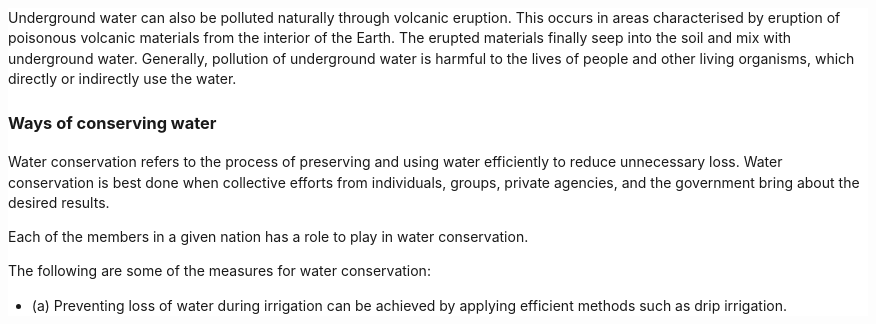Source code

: Underground water can also be polluted naturally through volcanic eruption. This occurs in areas characterised by eruption of poisonous volcanic materials from the interior of the Earth. The erupted materials finally seep into the soil and mix with underground water. Generally, pollution of underground water is harmful to the lives of people and other living organisms, which directly or indirectly use the water.

### Ways of conserving water

Water conservation refers to the process of preserving and using water efficiently to reduce unnecessary loss. Water conservation is best done when collective efforts from individuals, groups, private agencies, and the government bring about the desired results.

Each of the members in a given nation has a role to play in water conservation.

The following are some of the measures for water conservation:

- (a) Preventing loss of water during irrigation can be achieved by applying efficient methods such as drip irrigation.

◆ ◆ ◆ ◆ ◆ ◆ ◆

Could you lay out every line of the items above as a JSON list of strings, one string per line, with blank lines and the pictures left out?

== Exercise response ==
[
  "Source code",
  ": Underground water can also be polluted naturally through volcanic eruption. This occurs in areas characterised by eruption of poisonous volcanic materials from the interior of the Earth. The erupted materials finally seep into the soil and mix with underground water. Generally, pollution of underground water is harmful to the lives of people and other living organisms, which directly or indirectly use the water.",
  "### Ways of conserving water",
  "Water conservation refers to the process of preserving and using water efficiently to reduce unnecessary loss. Water conservation is best done when collective efforts from individuals, groups, private agencies, and the government bring about the desired results.",
  "Each of the members in a given nation has a role to play in water conservation.",
  "The following are some of the measures for water conservation:",
  "- (a) Preventing loss of water during irrigation can be achieved by applying efficient methods such as drip irrigation."
]